Published 12:00 am Sunday, January 19, 2020

The Rowan County Sheriff’s Office is right to take aim at so-called “fish arcade” businesses.

The Sheriff’s Office last week issued a letter to 22 such businesses, saying they violate the state’s sweepstakes law and that they are illegal gambling businesses.

While the Sheriff’s Office will surely hear from attorneys hired by businesses to fight their threatened closure, it shouldn’t back down. Sheriffs in nearby counties have successfully forced the closure of fish arcades, which have long faced questions about their legality. Action by courts, municipal boards and inaction by the businesses themselves are reason enough to continue on a path toward closure.

The city of Salisbury and town of Granite Quarry, for example, have changed zoning laws to move the businesses to less-desirable areas, one sign that many local folks don’t like them. In Salisbury, zoning laws were changed to only allow “electronic gaming establishments” in highway business districts. In Granite Quarry, the town board limited the businesses to the same areas where bus repair shops, foundries producing iron and steel, manufacturing facilities, railroad freight yards, sheet metal shops and tire retreading businesses are allowed.

The Sheriff’s Office knows that electronic gaming establishments simply change their names and offerings to continue to operate just within a gray area of the law.

It was once video poker. Then, it was sweepstakes games. Now, players put cash into a machine and shoot fish, netting them points that can be redeemed. But N.C. Court of Appeals in October said changes to increase the “skill” required didn’t matter. That the games were shown on an “entertaining display” was a key factor in last year’s decision.

Owners of so-called “fish arcades” might argue that last year’s ruling applied to a different kind of game — sweepstakes. And that may be a reasonable argument, but the businesses have been the site of criminal activity, some reported and some not, in communities across the state. Law enforcement certainly has the ability to take action against establishments that are the frequent site of illegal and questionable activities.
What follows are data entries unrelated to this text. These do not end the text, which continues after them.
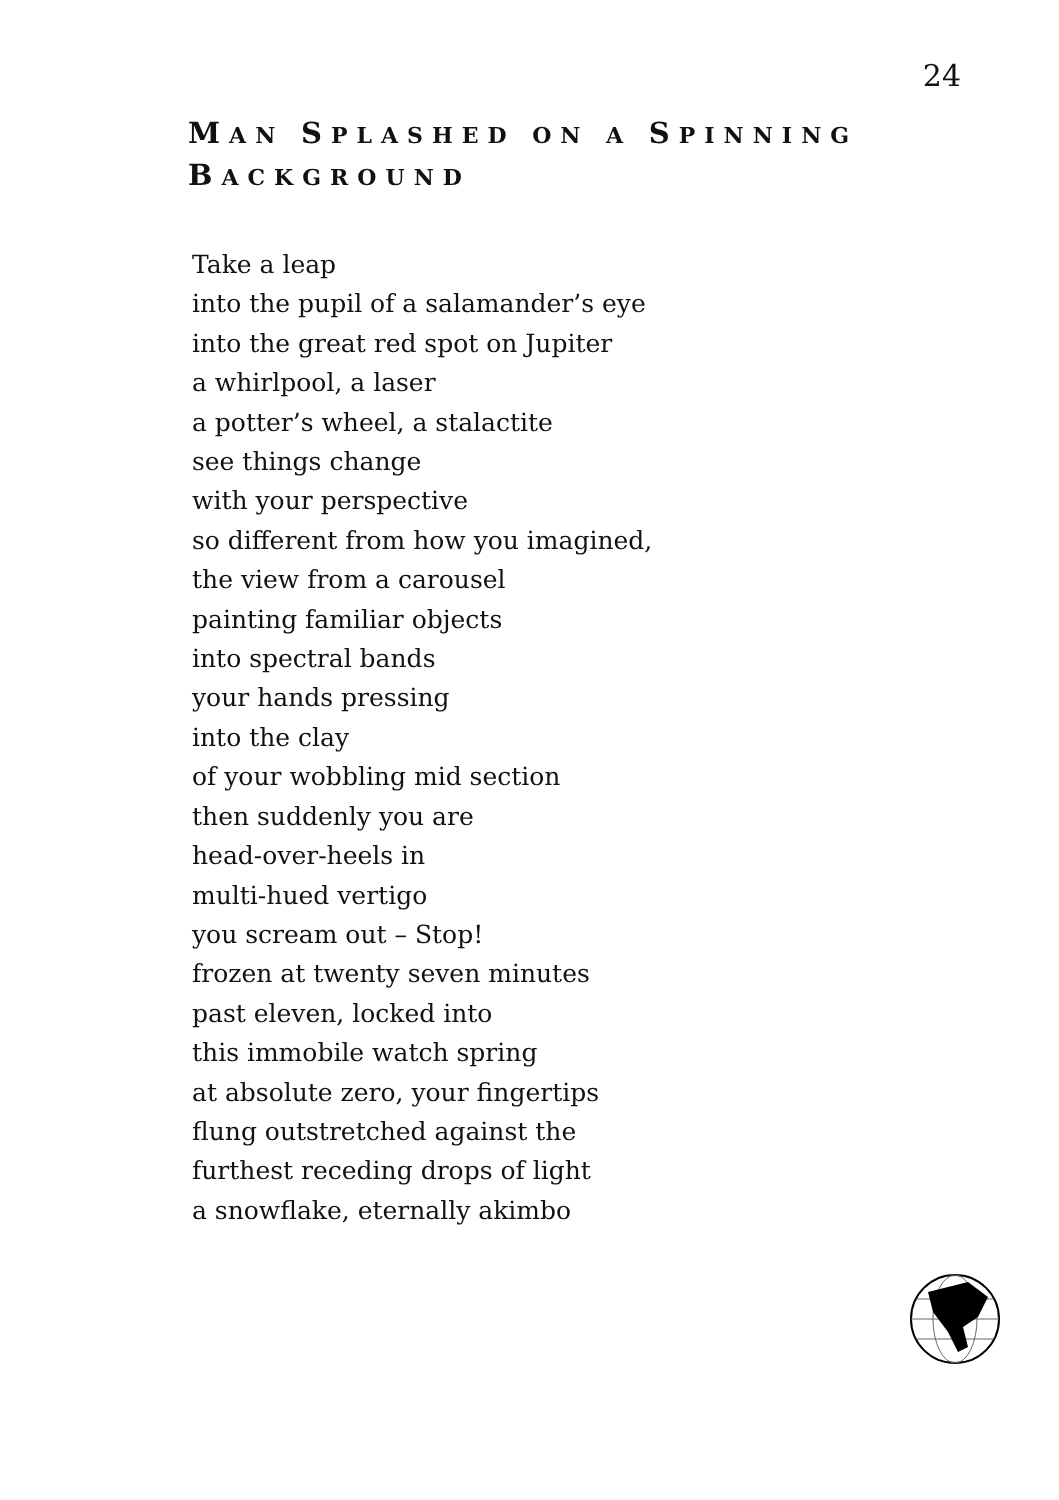24
MAN SPLASHED ON A SPINNING BACKGROUND
Take a leap
into the pupil of a salamander’s eye
into the great red spot on Jupiter
a whirlpool, a laser
a potter’s wheel, a stalactite
see things change
with your perspective
so different from how you imagined,
the view from a carousel
painting familiar objects
into spectral bands
your hands pressing
into the clay
of your wobbling mid section
then suddenly you are
head-over-heels in
multi-hued vertigo
you scream out – Stop!
frozen at twenty seven minutes
past eleven, locked into
this immobile watch spring
at absolute zero, your fingertips
flung outstretched against the
furthest receding drops of light
a snowflake, eternally akimbo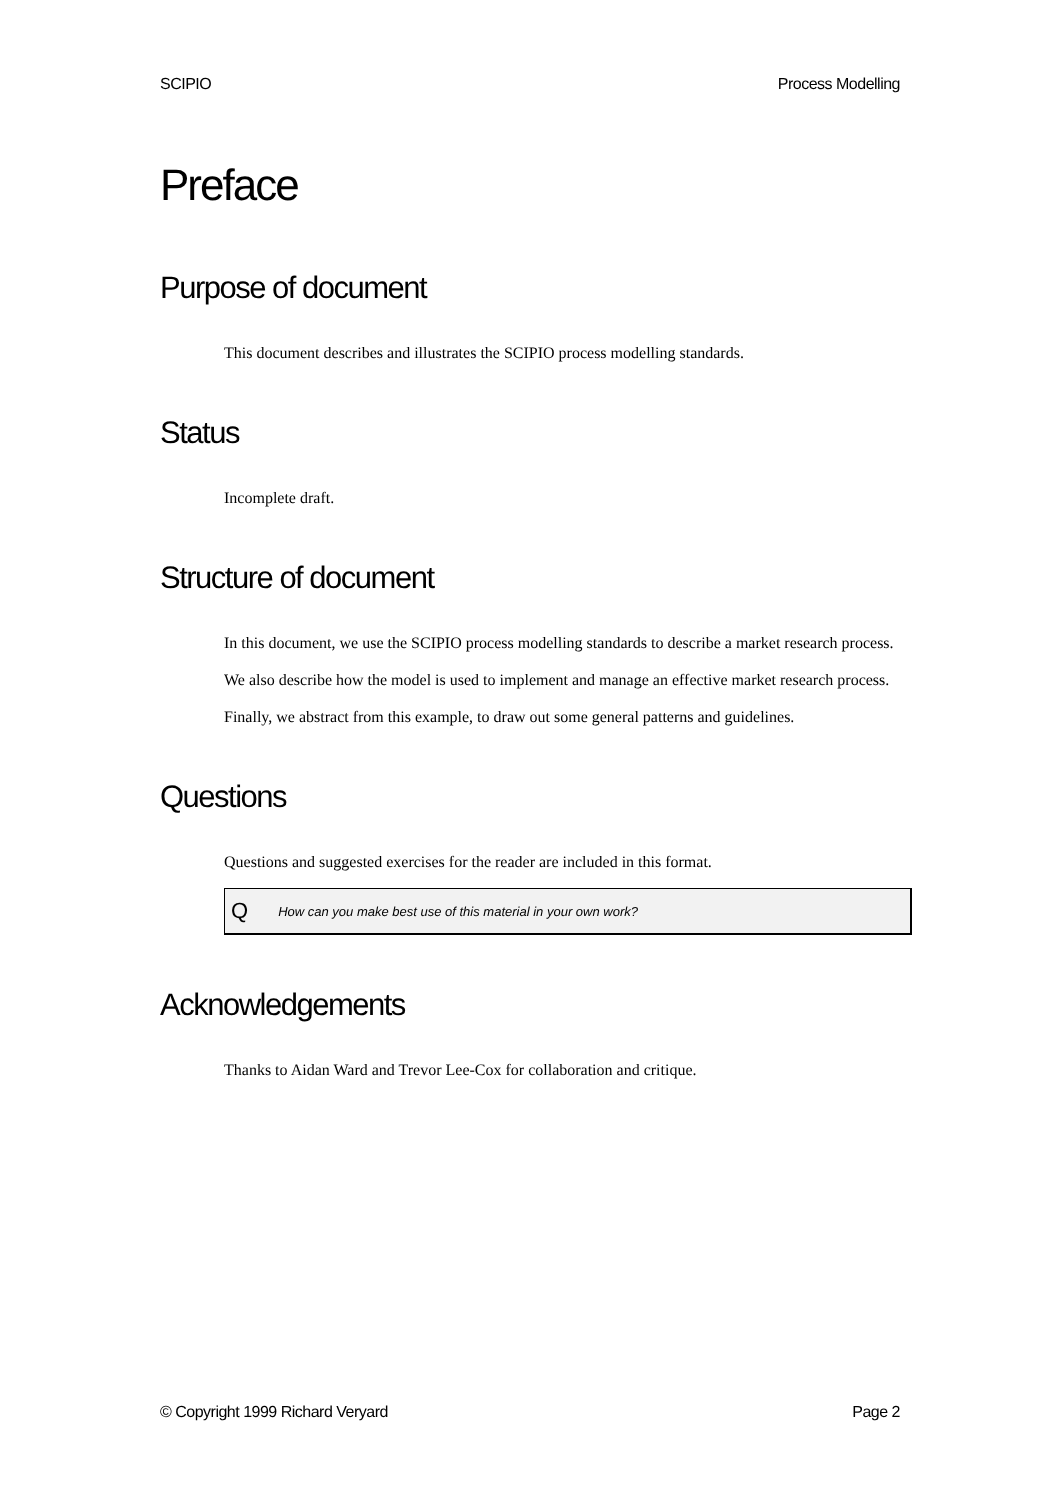SCIPIO Process Modelling
Preface
Purpose of document
This document describes and illustrates the SCIPIO process modelling standards.
Status
Incomplete draft.
Structure of document
In this document, we use the SCIPIO process modelling standards to describe a market research process.
We also describe how the model is used to implement and manage an effective market research process.
Finally, we abstract from this example, to draw out some general patterns and guidelines.
Questions
Questions and suggested exercises for the reader are included in this format.
Q How can you make best use of this material in your own work?
Acknowledgements
Thanks to Aidan Ward and Trevor Lee-Cox for collaboration and critique.
© Copyright 1999 Richard Veryard Page 2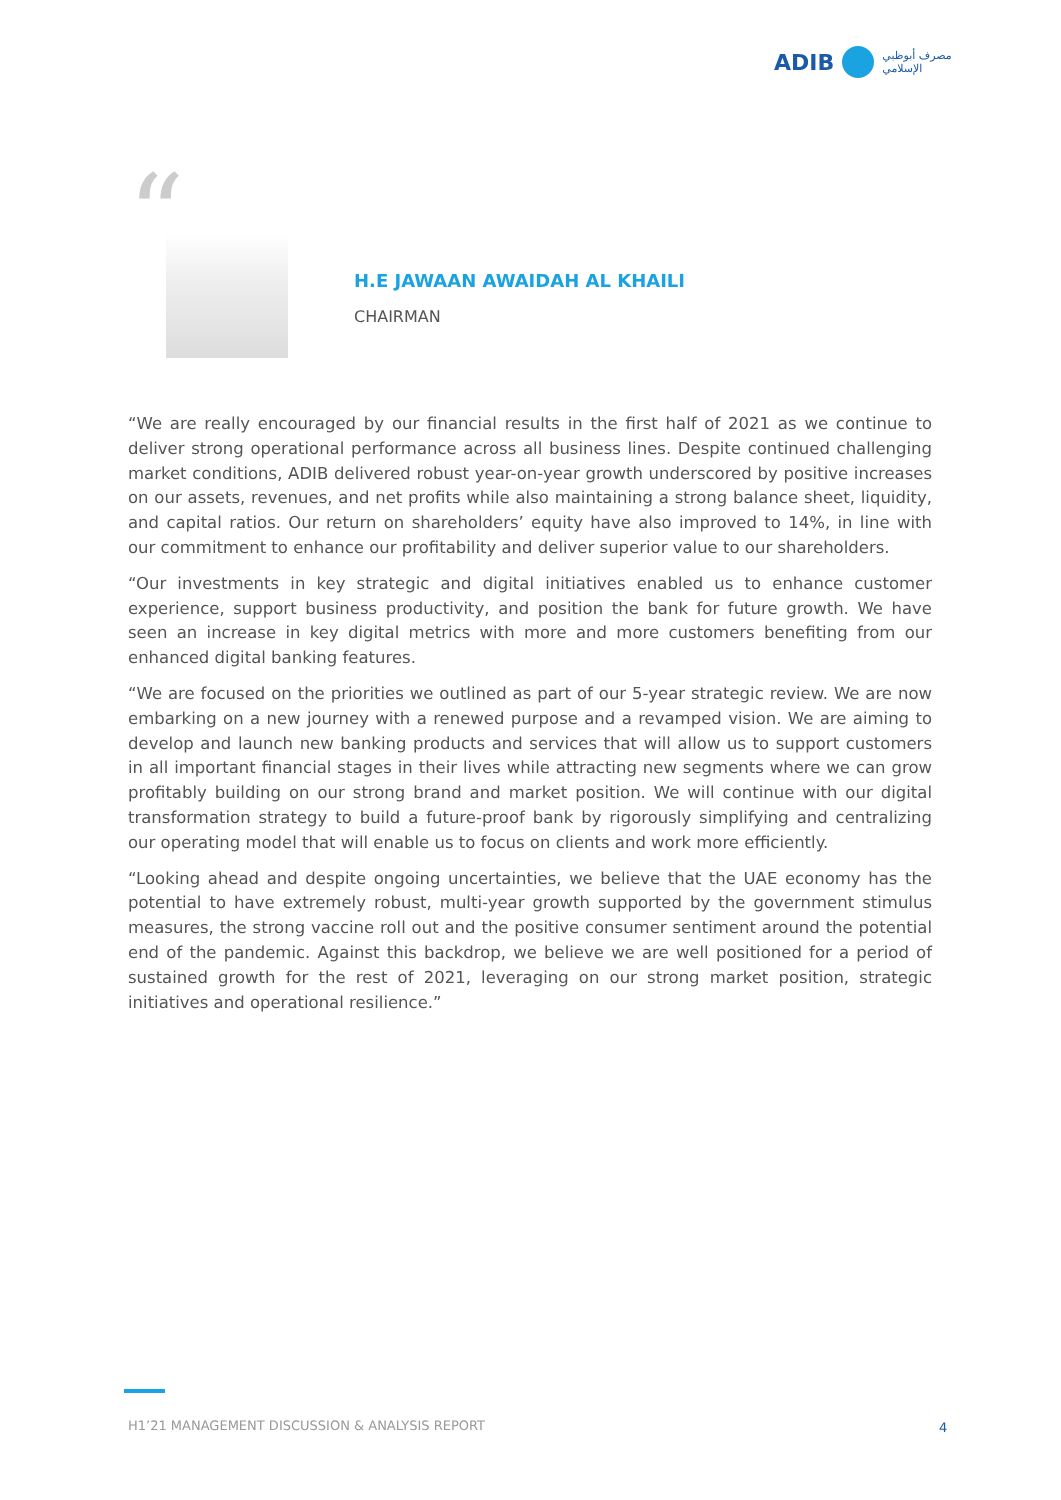ADIB مصرف أبوظبي
الإسلامي
“
H.E JAWAAN AWAIDAH AL KHAILI
CHAIRMAN
“We are really encouraged by our financial results in the first half of 2021 as we continue to deliver strong operational performance across all business lines. Despite continued challenging market conditions, ADIB delivered robust year-on-year growth underscored by positive increases on our assets, revenues, and net profits while also maintaining a strong balance sheet, liquidity, and capital ratios. Our return on shareholders’ equity have also improved to 14%, in line with our commitment to enhance our profitability and deliver superior value to our shareholders.
“Our investments in key strategic and digital initiatives enabled us to enhance customer experience, support business productivity, and position the bank for future growth. We have seen an increase in key digital metrics with more and more customers benefiting from our enhanced digital banking features.
“We are focused on the priorities we outlined as part of our 5-year strategic review. We are now embarking on a new journey with a renewed purpose and a revamped vision. We are aiming to develop and launch new banking products and services that will allow us to support customers in all important financial stages in their lives while attracting new segments where we can grow profitably building on our strong brand and market position. We will continue with our digital transformation strategy to build a future-proof bank by rigorously simplifying and centralizing our operating model that will enable us to focus on clients and work more efficiently.
“Looking ahead and despite ongoing uncertainties, we believe that the UAE economy has the potential to have extremely robust, multi-year growth supported by the government stimulus measures, the strong vaccine roll out and the positive consumer sentiment around the potential end of the pandemic. Against this backdrop, we believe we are well positioned for a period of sustained growth for the rest of 2021, leveraging on our strong market position, strategic initiatives and operational resilience.”
H1’21 MANAGEMENT DISCUSSION & ANALYSIS REPORT
4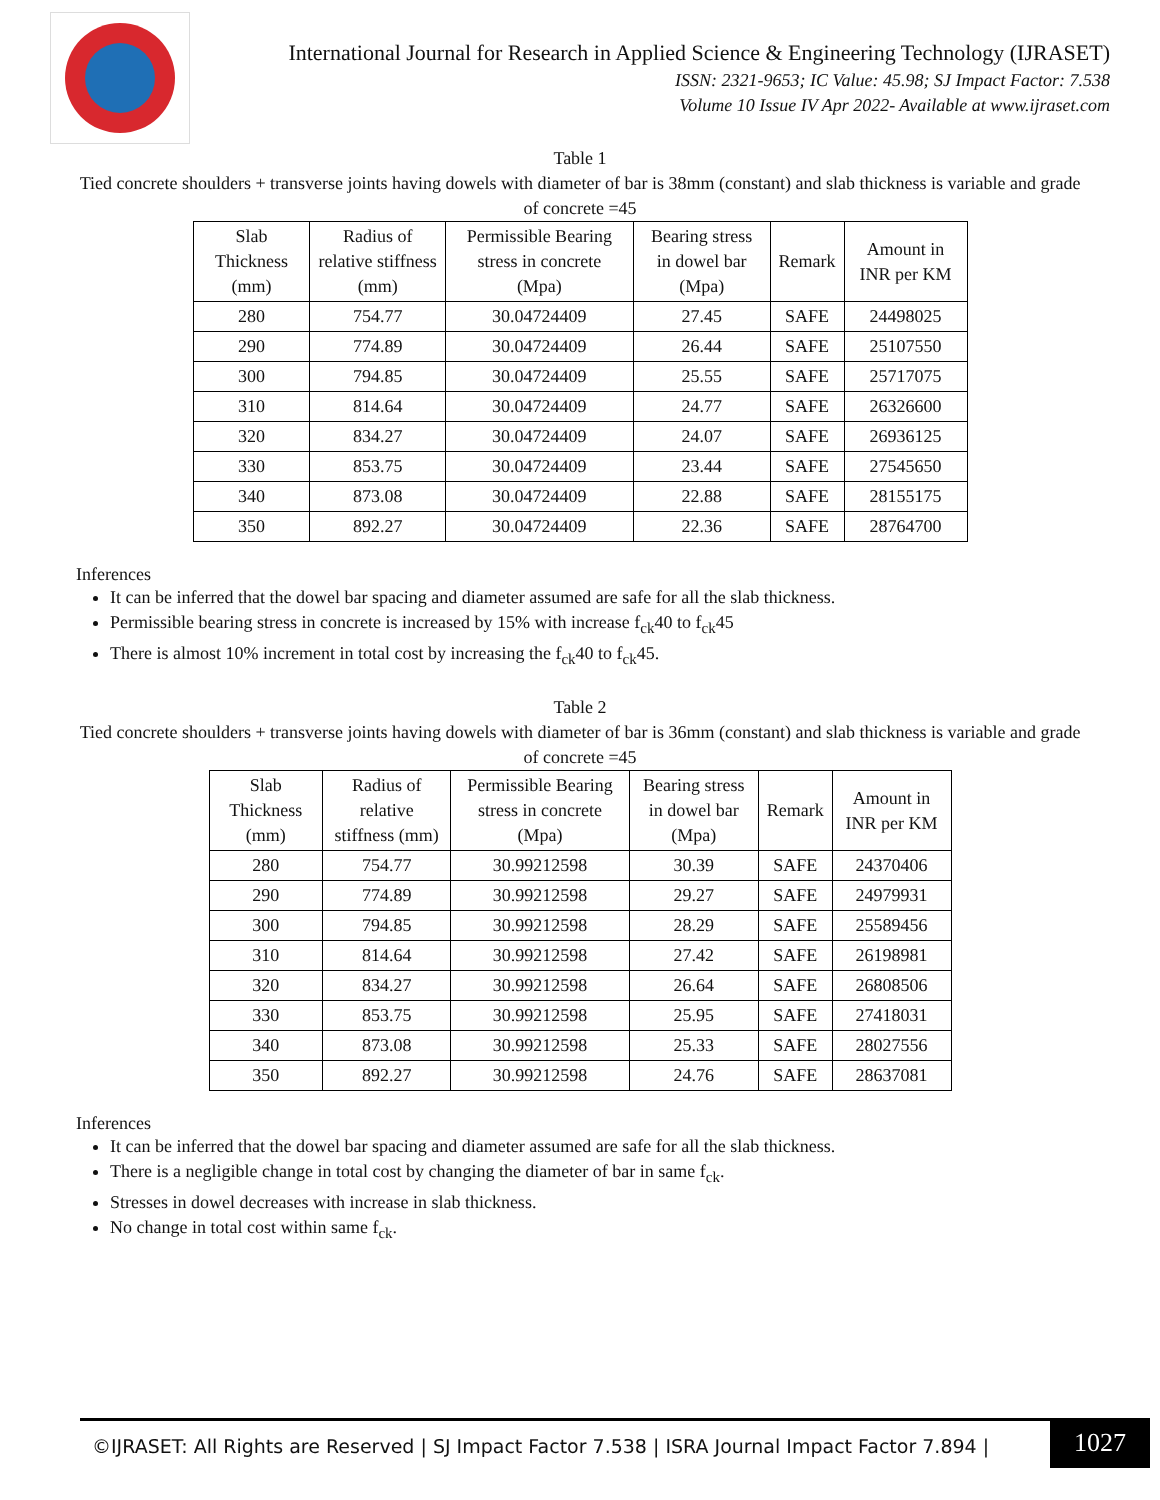International Journal for Research in Applied Science & Engineering Technology (IJRASET)
ISSN: 2321-9653; IC Value: 45.98; SJ Impact Factor: 7.538
Volume 10 Issue IV Apr 2022- Available at www.ijraset.com
Table 1
Tied concrete shoulders + transverse joints having dowels with diameter of bar is 38mm (constant) and slab thickness is variable and grade of concrete =45
| Slab Thickness (mm) | Radius of relative stiffness (mm) | Permissible Bearing stress in concrete (Mpa) | Bearing stress in dowel bar (Mpa) | Remark | Amount in INR per KM |
| --- | --- | --- | --- | --- | --- |
| 280 | 754.77 | 30.04724409 | 27.45 | SAFE | 24498025 |
| 290 | 774.89 | 30.04724409 | 26.44 | SAFE | 25107550 |
| 300 | 794.85 | 30.04724409 | 25.55 | SAFE | 25717075 |
| 310 | 814.64 | 30.04724409 | 24.77 | SAFE | 26326600 |
| 320 | 834.27 | 30.04724409 | 24.07 | SAFE | 26936125 |
| 330 | 853.75 | 30.04724409 | 23.44 | SAFE | 27545650 |
| 340 | 873.08 | 30.04724409 | 22.88 | SAFE | 28155175 |
| 350 | 892.27 | 30.04724409 | 22.36 | SAFE | 28764700 |
Inferences
It can be inferred that the dowel bar spacing and diameter assumed are safe for all the slab thickness.
Permissible bearing stress in concrete is increased by 15% with increase f<sub>ck</sub>40 to f<sub>ck</sub>45
There is almost 10% increment in total cost by increasing the f<sub>ck</sub>40 to f<sub>ck</sub>45.
Table 2
Tied concrete shoulders + transverse joints having dowels with diameter of bar is 36mm (constant) and slab thickness is variable and grade of concrete =45
| Slab Thickness (mm) | Radius of relative stiffness (mm) | Permissible Bearing stress in concrete (Mpa) | Bearing stress in dowel bar (Mpa) | Remark | Amount in INR per KM |
| --- | --- | --- | --- | --- | --- |
| 280 | 754.77 | 30.99212598 | 30.39 | SAFE | 24370406 |
| 290 | 774.89 | 30.99212598 | 29.27 | SAFE | 24979931 |
| 300 | 794.85 | 30.99212598 | 28.29 | SAFE | 25589456 |
| 310 | 814.64 | 30.99212598 | 27.42 | SAFE | 26198981 |
| 320 | 834.27 | 30.99212598 | 26.64 | SAFE | 26808506 |
| 330 | 853.75 | 30.99212598 | 25.95 | SAFE | 27418031 |
| 340 | 873.08 | 30.99212598 | 25.33 | SAFE | 28027556 |
| 350 | 892.27 | 30.99212598 | 24.76 | SAFE | 28637081 |
Inferences
It can be inferred that the dowel bar spacing and diameter assumed are safe for all the slab thickness.
There is a negligible change in total cost by changing the diameter of bar in same f<sub>ck</sub>.
Stresses in dowel decreases with increase in slab thickness.
No change in total cost within same f<sub>ck</sub>.
©IJRASET: All Rights are Reserved | SJ Impact Factor 7.538 | ISRA Journal Impact Factor 7.894 |
1027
As Sheriff’s Office Chief Deputy David Ramsey told reporter Shavonne Walker in a story published Thursday (“Cracking down on fish arcades”), “Multiple robberies have occurred of these gambling establishments, some of which have gone unreported to law enforcement. Complaints of drug dealing and other crimes have also been reported.” Earlier this month, for example, a man was charged in a robbery that a police officer only found out about when talking to someone he pulled over in a routine traffic stop.

The Sheriff’s Office deserves credit for taking on what will surely be a prolonged battle. It should continue that work. In the meantime, state lawmakers should be more explicit about which kinds of gaming establishments they consider legal.